Long-chain acyl-CoA esters and phosphatidylinositol phosphates modulate ATP inhibition of KATP channels by the same mechanism

Phosphatidylinositol phosphates (PIPs, e.g. PIP2) and long-chain acyl-CoA esters (e.g. oleoyl-CoA) are potent activators of K-ATP channels that are thought to link K-ATP channel activity to the cellular metabolism of PIPs and fatty acids. Here we show that the two types of lipid act by the same mechanism: oleoyl-CoA potently reduced the ATP sensitivity of cardiac (Kir6.2/SUR2A) and pancreatic (Kir6.2/SUR1) K-ATP channels in a way very similar to PIP2. Mutations (R54Q, R176A) in the C- and N-terminus of Kir6.2 that greatly reduced the PIP, modulation of ATP sensitivity likewise reduced the modulation by oleoyl-CoA, indicating that the two lipids interact with the same site. Polyvalent cations reduced the effect of oleoyl-CoA and PIP2 on the ATP sensitivity with similar potency suggesting that electrostatic interactions are of similar importance.

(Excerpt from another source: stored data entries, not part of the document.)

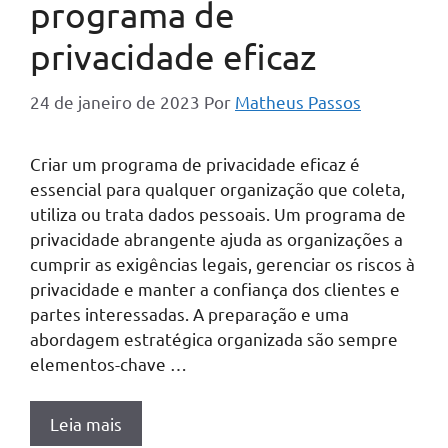
programa de
privacidade eficaz
24 de janeiro de 2023
Por
Matheus Passos
Criar um programa de privacidade eficaz é
essencial para qualquer organização que coleta,
utiliza ou trata dados pessoais. Um programa de
privacidade abrangente ajuda as organizações a
cumprir as exigências legais, gerenciar os riscos à
privacidade e manter a confiança dos clientes e
partes interessadas. A preparação e uma
abordagem estratégica organizada são sempre
elementos-chave …
Leia mais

However, experiments with differently charged inhibitory adenosine phosphates (ATP(4-), ADP(3-) and 2'(3')-O-(2,4,6-trinitrophenyl)adenosine 5'-monophosphate (TNP-AMP(2-))) and diadenosine tetraphosphate (Ap(4)A(5-)) ruled out a mechanism where oleoyl-CoA or PIP2 attenuate ATP inhibition by reducing ATP binding through electrostatic repulsion. Surprisingly, CoA (the head group of oleoyl-CoA) did not activate but inhibited K-ATP channels (IC50 = 265 +/- 33 mum). We provide evidence that CoA and diadenosine polyphosphates (e.g. Ap(4)A) are ligands of the inhibitory ATP-binding site on Kir6.2.